• [Data section]
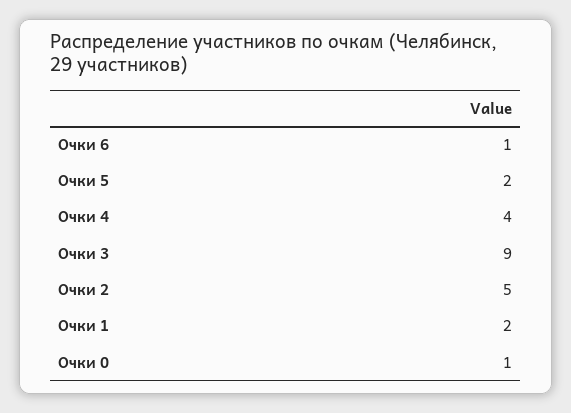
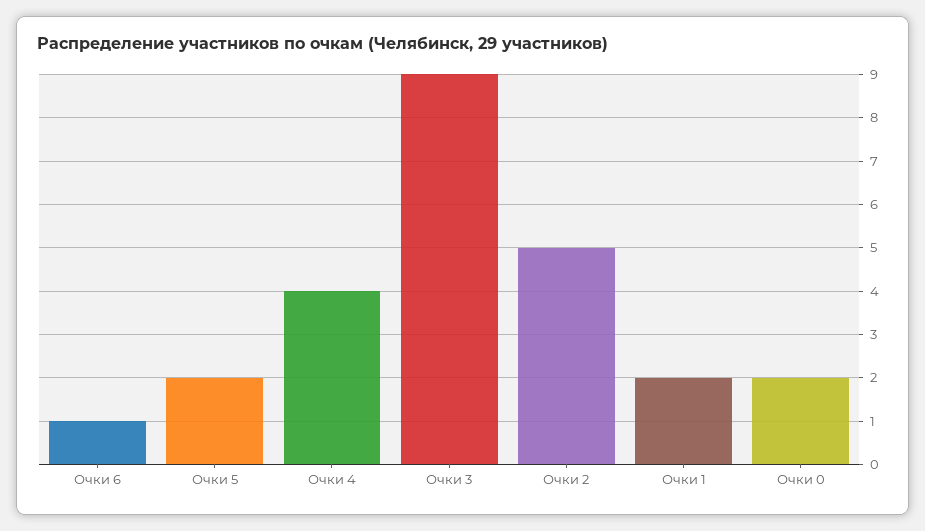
  {
    "Очки 6": 1,
    "Очки 5": 2,
    "Очки 4": 4,
    "Очки 3": 9,
    "Очки 2": 5,
    "Очки 1": 2,
-   "Очки 0": 1
+   "Очки 0": 2
  }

• [Task objective] Pull every line containing the word "Очки" out of the material and copy it.

• [Your response]
    "Очки 6": 1,
    "Очки 5": 2,
    "Очки 4": 4,
    "Очки 3": 9,
    "Очки 2": 5,
    "Очки 1": 2,
-   "Очки 0": 1
+   "Очки 0": 2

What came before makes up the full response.